«Natürlich profitiert der Kreml davon, wenn der Westen streitet»
George Osborne, Ex-Finanzminister Grossbritanniens, über Giftattacken und die Macht der sozialen Medien

Rüschlikon (ZH) Vor kurzem bewegte sich George Osborne auf Augenhöhe mit europäischen Spitzenpolitikern. Dann kam der Brexit. Der 46-jährige Konservative wurde als britischer Finanzminister abgesetzt. Heute führt er die Zeitung «The Evening Standard» und gehört zu den lautesten Kritikern von Premierministerin Theresa May. Diese Woche sprach Osborne am Gottlieb Duttweiler Institut an der Konferenz «Fund Experts Forum 2018», organisiert von der Zeitung «Finanz und Wirtschaft».
Der «Evening Standard» berichtet auffallend intensiv über Russland.

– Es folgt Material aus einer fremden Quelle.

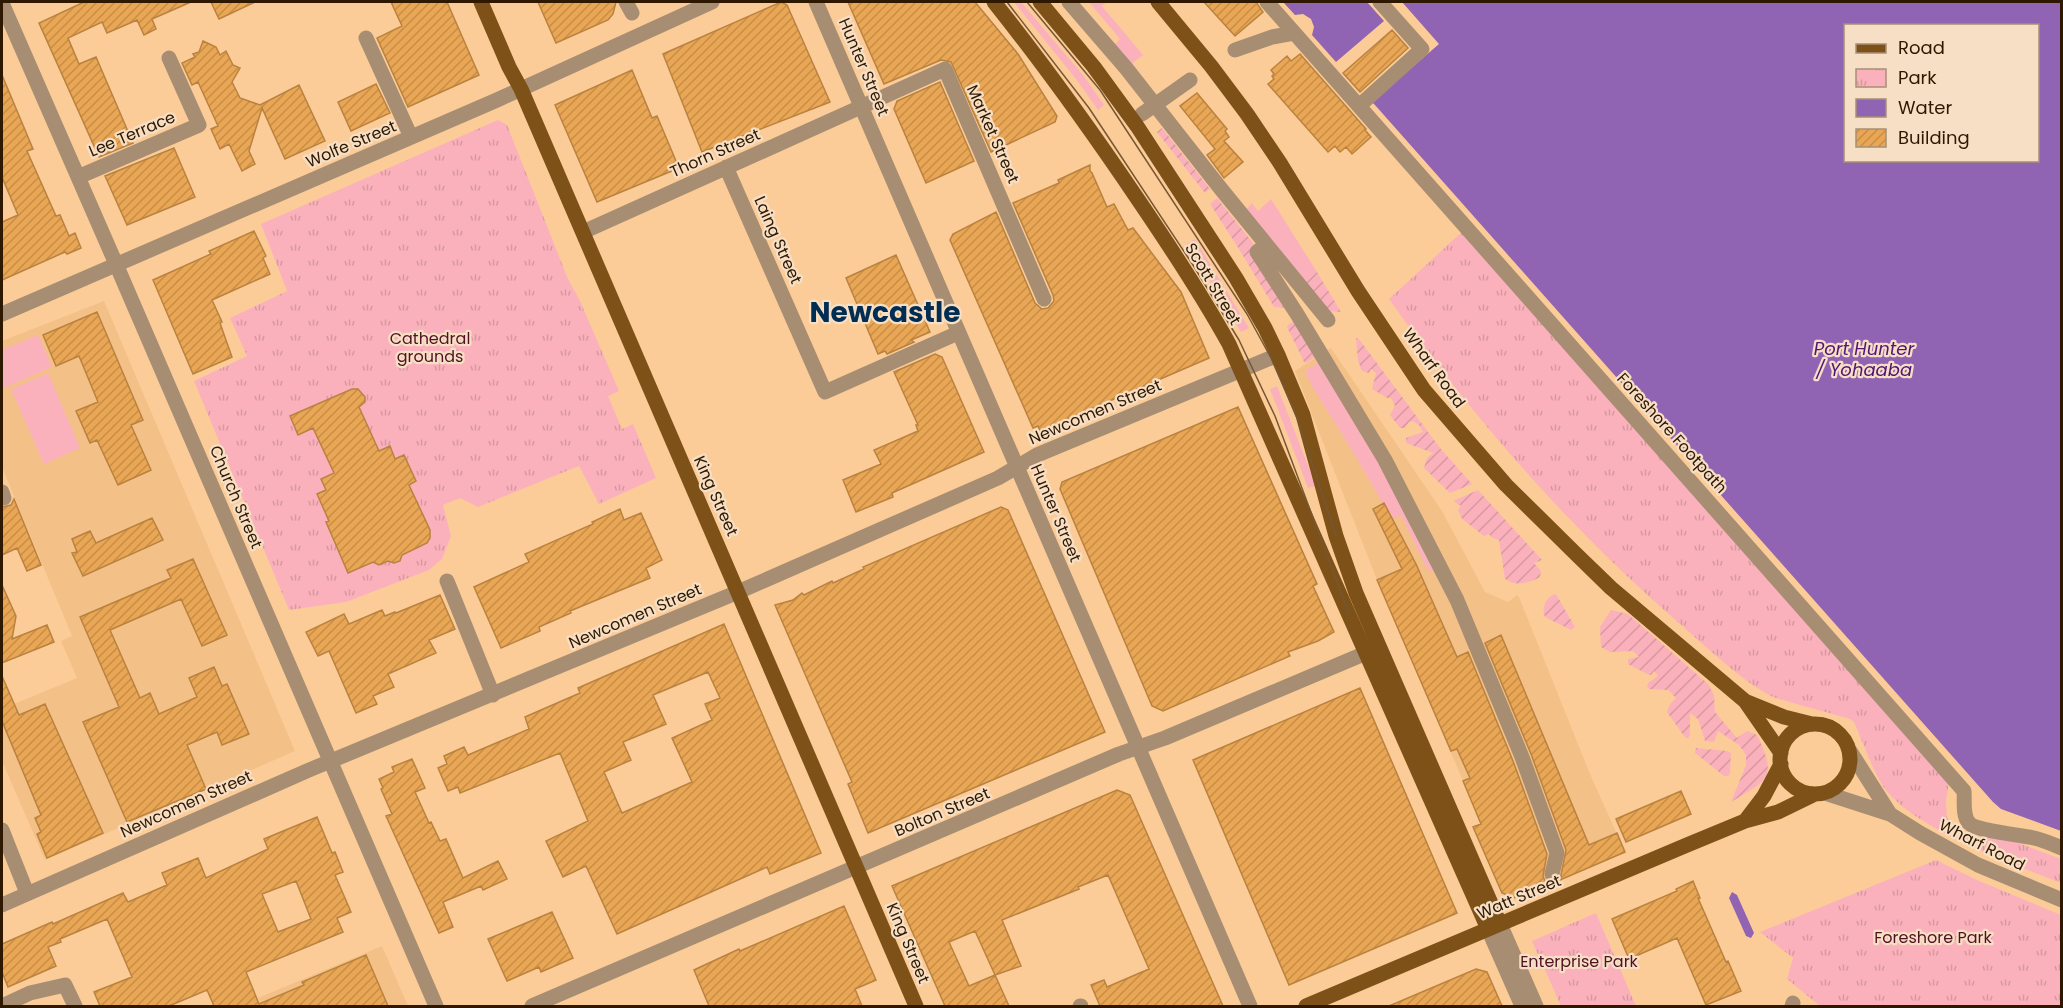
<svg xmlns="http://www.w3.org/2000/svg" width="2063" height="1008" font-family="Poppins,sans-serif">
<defs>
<pattern id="park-tufts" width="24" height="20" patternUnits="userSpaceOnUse" patternTransform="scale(1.5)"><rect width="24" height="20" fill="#fab1bc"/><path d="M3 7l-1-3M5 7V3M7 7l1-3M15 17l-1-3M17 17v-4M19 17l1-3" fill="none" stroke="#d798a0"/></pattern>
<pattern id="garden-furrows" width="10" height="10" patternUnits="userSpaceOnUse" patternTransform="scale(1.5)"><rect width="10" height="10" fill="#fab1bc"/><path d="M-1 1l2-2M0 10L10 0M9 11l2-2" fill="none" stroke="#d798a0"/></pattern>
<pattern id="building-hatch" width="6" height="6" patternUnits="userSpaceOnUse" patternTransform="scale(1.5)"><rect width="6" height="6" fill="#e9a655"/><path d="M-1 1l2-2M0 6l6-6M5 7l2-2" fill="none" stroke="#c88e48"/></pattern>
</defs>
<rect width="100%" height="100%" fill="#fccc98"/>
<path fill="#f3c087" d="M104,301l191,450 -250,109 -43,-99v-52l75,-31 -16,-37 11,-5 -70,-169v-126z
M1331,348l111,163 43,81 23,10 9,-7 2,2 71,177 35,78 -111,46 -12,-5 -29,-66 8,-4 -104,-243 -82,-209z
M382,946l26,60h-146l-4,-8z"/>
<path fill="#fab1bc" d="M1014,2h7l62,73 21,30 -6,5 -22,-31z
M1089,2h18l-5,4 41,49 -12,9 -17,-19 6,-6z
M1271,199l46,73 -12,10 -58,-73 5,-6 6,8z
M1195,239l54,89 -8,4 -27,-45 -29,-42z
M38,335l14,32 -50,22v-39z
M1321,361l44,72 74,142 -12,-6 -26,-54 -9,4 -42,-72 -37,-59 -8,-17z
M48,373l32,75 -36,16 -33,-75z
M1277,386l39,100 -8,2 -38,-99z"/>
<path fill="url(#park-tufts)" d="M498,120l9,5 61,154 12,22 39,90 -11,5 14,33 11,-5 23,54 -57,26 -20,-38 -101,41 -18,-9 -17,7 8,31 -9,23 -13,11 -83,32 -57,8 -95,-229 53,-25 -17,-38 57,-27 -26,-67z
M1463,231l486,551 -3,18 1,18 29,24 15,-6 17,3 53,20v24c-48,-19 -145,-53 -176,-94 -11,-15 -23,-49 -31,-67l-4,-3c-19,-5 -38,-11 -57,-16 -8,-3 -18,-4 -26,-9 -28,-16 -63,-49 -88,-71 -110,-95 -206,-205 -290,-324z
M1936,860l41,20 84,35v91h-241l-33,-27 6,-21 -33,-26z
M1596,913l40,93h-75l-29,-65z"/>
<path fill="url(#garden-furrows)" d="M1162,128l48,61 -5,4 -48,-61z
M1217,198l40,50 33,60 -16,-1 -35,-58 -29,-45z
M1317,272l24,40 -12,-1 -24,-29z
M1296,320l22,35 -12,8 -2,-1 -17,-35 2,-3z
M1356,338l3,1 81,109 32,36 -22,9 -26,-25 3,-10 6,-5 -27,-10v-5l17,-6 -4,-7 -7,-4 -3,1 -4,6h-5l-10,-13 5,-9 -4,-8h-4l-15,-9 4,-16 -5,-4 -2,4 -7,-2 -4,-10z
M1478,490l64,70 -8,3 7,8 -1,6c-11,6 -24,10 -35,2l-6,-39 -7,-2 -3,-4 -5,2 -22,-17 -4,-9 3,-4 -8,-5z
M1556,594l19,33 -4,3 -26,-13c-4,-9 1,-21 11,-23z
M1611,610l17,4 80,70 6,11 1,17 22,26 10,-7 10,4c21,43 11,45 -26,67l15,-37v-10l-7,-10 -21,-14 -4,11 -9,-1 -7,-22 -8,-6v21l-2,5 -4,-3 -17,-24 3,-8 6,-6 -8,-8 -19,-1 -2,-3 1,-3 10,-7 -4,-5 -3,4 -4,-1 -19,-10v-5l11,-2 -6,-6 -23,1 -9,-5 -1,-20z
M1696,748l31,3 4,2 -1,20 -2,3h-4l-29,-23z"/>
<path fill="#9064b2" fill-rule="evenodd" d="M1280,2h781v829l-60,-22 -8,-7 -618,-697 -32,-31zM1846,26h192v134h-192z
M1732,892l5,3 17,38 -3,5 -5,-2 -17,-38z"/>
<path fill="#fccc98" d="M1277,2h6l12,13 8,-1 8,5 3,8 -2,8 24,27 48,-41 -17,-19h35l37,42 -69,60 -30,-28z"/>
<path fill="url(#building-hatch)" stroke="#b9823f" stroke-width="1.5" fill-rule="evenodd" d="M84,2h107l-39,17 4,10 -12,6 -7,-15 -30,13 -5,-11 -34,16 11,26 17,-7 37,86 -34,14 -60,-134z
M211,2h44l-36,17z
M391,2h56l32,73 -71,32 -31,-69 25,-12z
M538,2h78l-3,12 -5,6 -52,23z
M781,2l6,3 43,97 -128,50 -39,-98z
M848,2h127l43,52 39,62 -2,6 -64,30 -40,-90 -10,-2 -57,24z
M1204,2h52l7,10 -28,24z
M1392,30l16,18 -48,44 -17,-19z
M203,41l13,6 4,8 6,-4 7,14 7,3 -8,14 8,16 20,7 39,-20 26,56 -40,18 -23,-51 -13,43 6,13 -13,7 -13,-27 -9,5 -9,-20 7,-3 -20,-44 -6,3 -10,-22 13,-6 -2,-3 6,-2z
M1300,54l66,75 -1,1 6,7 -19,17 -6,-7 -6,5 -5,-6 -7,6 -60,-68 6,-5 -2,-3 2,-2 -3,-4 16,-14 4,5z
M632,70l20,48 5,-2 22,52 -82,34 -42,-97z
M2,75l31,74 -6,2 29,65 4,-1 9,21 6,-3 6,15 -14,6 -2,-2 -63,28v-58l16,-7 -16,-38z
M940,82l34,79 -48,22 -32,-74 3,-8z
M376,84l14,29 -39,18 -13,-29z
M1197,93l30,36 -2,2 4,6 -5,4 19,21 -19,16 -17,-23 8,-6 -35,-43z
M174,148l21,49 -68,28 -22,-49z
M1090,165v6l2,2 15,34 7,-3 14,26 5,-2 48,64 28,66 -169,73 -2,-5 -5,2 -83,-188 3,-6 43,-22 39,91 7,6 6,-1 6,-7 -1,-6 -40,-92 46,-20 -1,-3z
M254,231l12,25 -3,2 7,16 -58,26 10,22 -2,1 12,34 -39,17 -40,-94 58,-26 -2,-3z
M896,255l34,77 -19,8 3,2 -27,12 -2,-3 -7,3 -32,-76z
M97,312l46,108 -12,5 20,45 -33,15 -21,-45 -7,3 -14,-32 22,-9 -19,-46 -23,10 -13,-31z
M935,354l7,3 42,95 -92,41 1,4 -37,15 -13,-32 38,-16 -7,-14 44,-19 -2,-6h2l-24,-53z
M352,389h6l7,8v5l-6,5 20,44 11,-5 5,13 9,-4 12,26 -7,4 21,45v8l-3,5 -25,12 -2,6 -6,2 -6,-2 -9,4 -6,-3 -25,11 -22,-51 3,-1 -12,-27 9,-4 -5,-11 13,-6 -21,-45 -15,7 -8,-19z
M1238,407l79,177 -4,2 21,46 -16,9 -30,11 2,4 -127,55 -11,-5 -92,-217 2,-7z
M14,499l27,66 -14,6 -10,-23 -15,7v-48l9,-2z
M1384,503l32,61 41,93 11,-5 45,109 34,93 -4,22 2,5 5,3 -36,14 -12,-5 -29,-66 8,-3 -18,-43 7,-3 -13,-29 -6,2 -74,-171 25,-11 -29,-60z
M1001,507l7,3 97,222 -237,101 -20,-49 4,-2 -77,-177 18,-5 9,-7 2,2 28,-14 1,2 31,-14 -1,-2z
M620,509l4,11 17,-7 21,47 -16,8 4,10 -80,33 1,2 -32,14 1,4 -39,17 -27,-61 55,-25 -4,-8 68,-30 -1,-2z
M152,518l11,22 -80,36 -11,-23 5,-1 -5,-13 18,-8 6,12z
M193,559l34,76 -25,11 -21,-47 -71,31 30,68 10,-5 9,21 38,-17 -8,-19 25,-11 8,19 5,-2 22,50 -27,11 -5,-13 -30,13 19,44 -79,33 -44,-100 36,-15 -39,-90 91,-39 -4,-8z
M2,585l14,31 -4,23 35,-14 7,17 -52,21z
M440,595l15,34 -26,11 7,13 -48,21 6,13 -21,9 4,8 -21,9 -27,-62 -11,5 -12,-24 38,-18 5,10 33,-14 3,6 10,-4 1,1z
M724,624l97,229 -51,21 -3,-7 -150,67 -31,-68 -23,11 -17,-36 42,-20 -28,-68 -100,40 -2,-6 -10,4 -10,-23 9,-4 -3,-8 20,-9 4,8 61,-26 -4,-12 55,-24 -2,-5zM708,672l12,26 -15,6 7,16 -40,18 20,44 -70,31 -18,-41 27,-12 -8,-18 43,-18 -13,-29z
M1501,635l88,210 28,-12 8,19 -65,28 6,-30 -35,-96 -46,-111z
M2,676l17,39 26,-11 58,129 -56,25 -10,-24 4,-2 -6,-14 6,-3 -39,-94z
M1360,688l97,225 -168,72 -96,-225z
M412,759l13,29 -10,4 14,31 2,-1 9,19 6,-2 17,39 35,-17 9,18 -24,11 -2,-4 -38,16 10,25 -14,6 -53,-117 6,-2 -11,-25 2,-1 -4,-9 15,-7 -2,-5z
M1117,790l13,5 93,211h-123l-9,-21 13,-5 3,7 42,-18 -41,-94 -30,12 1,2 -77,31 19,46 -26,9 14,31h-64l-53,-120zM975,931l20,44 -26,11 -20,-44z
M1681,791l10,23 -65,28 -10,-23z
M317,817l15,36 3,-1 8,20 -8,3 16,37 -14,6 6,14 -97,40 13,32 45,-19 -2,-3 64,-27 22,51h-174l-7,-16 -38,16h-69l-6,-14 38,-15 -25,-58 -47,20 1,3 -13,5 8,19 -48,21 -6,-15v-28l50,-22 1,2 70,-31 5,9 39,-17 -5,-12 36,-15 8,20 62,-29 -4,-10zM296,881l15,38 -33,13 -16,-38z
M1693,881l7,17h-2l28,64 2,-1 13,30 -35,14 -29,-67 -48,21 -17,-40 65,-28 -1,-2z
M844,906l32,74 -21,9 7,17h-153l-15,-36 45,-21 1,2z
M552,912l21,46 -32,14 -2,-5 -32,14 -19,-42z
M1476,969l11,3 15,34h-113z"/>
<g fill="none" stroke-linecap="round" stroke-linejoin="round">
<path stroke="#a78e73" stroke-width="15" d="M626,2l6,11
M816,2l434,1004
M1069,2l57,66 95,121 107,131
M1267,2l697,789c1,10 -2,24 5,32 7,8 52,12 65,15 9,2 18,6 28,10
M2,3l114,261 320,742
M366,38l45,99
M1235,50l37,-13 22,-4
M1359,106l63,-57 -42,-47
M1142,114l48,-34
M726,167l99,225 133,-59
M78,177l121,-52 -30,-67
M583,232l362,-163 99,230
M1266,245l-9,7 40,62 88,146 72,140 65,157 35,96 -5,21
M2,314l495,-214 215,-98
M2,492l2,6
M447,581l46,114
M1850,751l40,63
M1825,793l65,21 30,19 58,32 84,35
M2,830l25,63
M2,905l307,-135 429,-178 260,-114 39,-23 241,-100
M1500,924l36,82
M1488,929l34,77
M2,1006l28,-13 35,-8 10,21
M532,1006l587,-252 46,-16 201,-85
M1080,1006h1
M1792,1006l1,-3"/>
<path stroke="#7d5117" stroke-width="15" d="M481,2l28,65 12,22 395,917
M994,2c51,64 99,131 145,199 32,47 63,94 90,143l259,585
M1040,2l54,65 43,59 99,152 29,50 13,27 25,60 33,121 20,57 144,331
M1158,2l53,64 36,48 33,49 78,128 66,99 82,95 71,70 34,33 134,113 36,52
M1747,702l37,15 28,7
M1780 759a35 35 0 1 1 70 0a35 35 0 1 1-70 0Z
M1745,821l19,-25 17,-32
M1306,1006l381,-161 58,-24 33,-9 37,-18"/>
<path stroke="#765735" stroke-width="1.5" d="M1007,2l82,106 104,157 46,75 36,76 74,198
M1027,2l73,88 147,224 24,44 27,62 38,116"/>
</g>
<g text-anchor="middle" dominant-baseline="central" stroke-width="4.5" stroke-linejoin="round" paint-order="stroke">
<g font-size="16" fill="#2e1900" stroke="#f7dfc5">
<text transform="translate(864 67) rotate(67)">Hunter Street</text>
<text transform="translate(132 134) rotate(-23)">Lee Terrace</text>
<text transform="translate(993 134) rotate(66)">Market Street</text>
<text transform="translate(351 144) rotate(-23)">Wolfe Street</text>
<text transform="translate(715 153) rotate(-24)">Thorn Street</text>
<text transform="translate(778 240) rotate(66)">Laing Street</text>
<text transform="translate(1213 284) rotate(59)">Scott Street</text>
<text transform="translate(1434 368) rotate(54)">Wharf Road</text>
<text transform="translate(1095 412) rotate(-23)">Newcomen Street</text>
<text transform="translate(1672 433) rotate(48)">Foreshore Footpath</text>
<text transform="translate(716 496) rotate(66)">King Street</text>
<text transform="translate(236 497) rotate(67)">Church Street</text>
<text transform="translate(1056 513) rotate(67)">Hunter Street</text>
<text transform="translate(635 616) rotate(-23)">Newcomen Street</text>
<text transform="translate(186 804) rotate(-24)">Newcomen Street</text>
<text transform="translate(942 812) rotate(-23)">Bolton Street</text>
<text transform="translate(1982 845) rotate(27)">Wharf Road</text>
<text transform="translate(1519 897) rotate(-23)">Watt Street</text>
<text transform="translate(908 943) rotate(67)">King Street</text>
</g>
<g font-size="16" fill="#511223" stroke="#f7dfc5">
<text x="430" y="338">Cathedral<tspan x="430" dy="18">grounds</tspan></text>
<text x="1933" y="937">Foreshore Park</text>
<text x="1579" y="961">Enterprise Park</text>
</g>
<g font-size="18" font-style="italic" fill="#521576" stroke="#f7dfc5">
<text x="1864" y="348">Port Hunter<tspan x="1864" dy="21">/ Yohaaba</tspan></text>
</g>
<g font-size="28" font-weight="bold" fill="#012d52" stroke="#f7dfc5">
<text x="885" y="312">Newcastle</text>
</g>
</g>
<rect width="2063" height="1008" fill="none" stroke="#2e1900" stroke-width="6"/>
<rect x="1844" y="24" width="195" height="138" fill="#f7dfc5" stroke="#a79076" stroke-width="1.5"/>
<rect x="1856" y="44" width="30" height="9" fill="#7d5117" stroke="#a79076" stroke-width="1.5"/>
<text x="1898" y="54" font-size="18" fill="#2e1900">Road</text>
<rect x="1856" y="69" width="30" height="18" fill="url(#park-tufts)" stroke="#a79076" stroke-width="1.5"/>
<text x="1898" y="84" font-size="18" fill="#2e1900">Park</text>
<rect x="1856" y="99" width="30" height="18" fill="#9064b2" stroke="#a79076" stroke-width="1.5"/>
<text x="1898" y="114" font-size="18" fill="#2e1900">Water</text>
<rect x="1856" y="129" width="30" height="18" fill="url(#building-hatch)" stroke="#a79076" stroke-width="1.5"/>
<text x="1898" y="144" font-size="18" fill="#2e1900">Building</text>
</svg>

Warum?
Russland bleibt in Grossbritannien eine grosse Geschichte. Nach der Attacke in Salisbury rückt neu der Syrien-Konflikt in den Fokus. Ich bin ein grosser Kritiker von Theresa May, doch die Entscheidung unserer Premierministerin, russische Diplomaten auszuweisen, unterstütze ich voll und ganz. Ihr gelang es zudem, andere europäische Staaten dazu zu bringen, dasselbe zu tun.
Ihre Zeitung gehört dem russischen Ex-KGB-Agenten Alexander Lebedew. Nimmt er Einfluss auf redaktionelle Entscheide?
Es gibt über redaktionelle Fragen absolut keinen Austausch, nicht einmal über unsere Berichterstattung zu Russland oder über die kürzliche Giftattacke in Salisbury, hinter der die Russen stecken sollen. Die Lebedew-Familie, Alexander und sein Sohn, besitzen auch die «Novoya Gazeta» in Moskau. Eine der wenigen übrig gebliebenen oppositionellen Zeitungen des Landes. Beim «Evening Standard» lässt mich die Familie Lebedew in Ruhe meine Arbeit tun.
Was Sie beim Brexit am meisten bedauern, ist die angebliche Schwächung von Europa. Profitiert Russland davon?
Es gibt viele Leute und Nationen, die mit dem Brexit nicht unglücklich sind. Das heisst nicht, dass sie sich eingemischt haben.
Aber denken Sie, dass die Russen vom Brexit profitieren?
Natürlich führte der Ausgang des Referendums zu einer Fragmentierung der westlichen Allianz. Und gerade in der heutigen weltpolitischen Situation ist es wichtig, dass der Westen so nahe zusammenrückt wie möglich.
Also: Ja, Russland profitiert.
Nicht Russland, sondern der Kreml profitiert davon, wenn der Westen sich zerstreitet.
Hatten soziale Medien Einfluss auf den Ausgang des BrexitReferendums?
Es ist noch immer eine unbeantwortete Frage, inwiefern Cambridge Analytica und Facebook involviert waren. Aber selbst wenn Analytica versucht hat, britische Facebook-Nutzer zu beeinflussen, denke ich nicht, dass dies die Wahl entschieden hat. Grundsätzlich glaube ich allerdings, dass Social Media die Politik ähnlich auf den Kopf gestellt haben, wie sie das mit der Musikindustrie oder den Buchverlagen getan haben. Man braucht heute keinen riesigen Apparat, um eine politische Bewegung aus dem Boden zu stampfen, sondern nur einen Laptop oder ein Handy. Das haben wir bei Trump gesehen; das sahen wir bei Emmanuel Macron.
Vor 20 Jahren wäre der Brexit nicht möglich gewesen?
Schwierig. Es hätte eine etablierte Partei gebraucht, die sich gegen die EU stellt.
Kann die Schweiz von den Verhandlungen der Briten mit der EU etwas lernen?
Grossbritannien und die Schweiz haben viel gemeinsam. Beide Länder haben Einfluss in Europa. In beiden Ländern gibt es eine grosse Auseinandersetzung mit den Themen politische und richterliche Souveränität und mit Immigration. Beide Länder suchen zudem ein Spezialarrangement mit der EU, anstatt eine fixfertige Lö- sung von der Stange zu wählen, wie das Norwegen getan hat. Die Schweiz geht schon lange den bilateralen Weg. Nun versucht Grossbritannien dasselbe.
Also kann Grossbritannien von der Schweiz lernen?
Schon zu meiner Zeit als Finanzminister war die Kooperation der Briten und der Schweiz intensiv. Und Jean-Claude Juncker, Präsident der Europäischen Kommission, pflegte die Schweiz und Grossbritannien regelmässig in denselben Topf zu werfen. Das sollten beide Länder ausnutzen.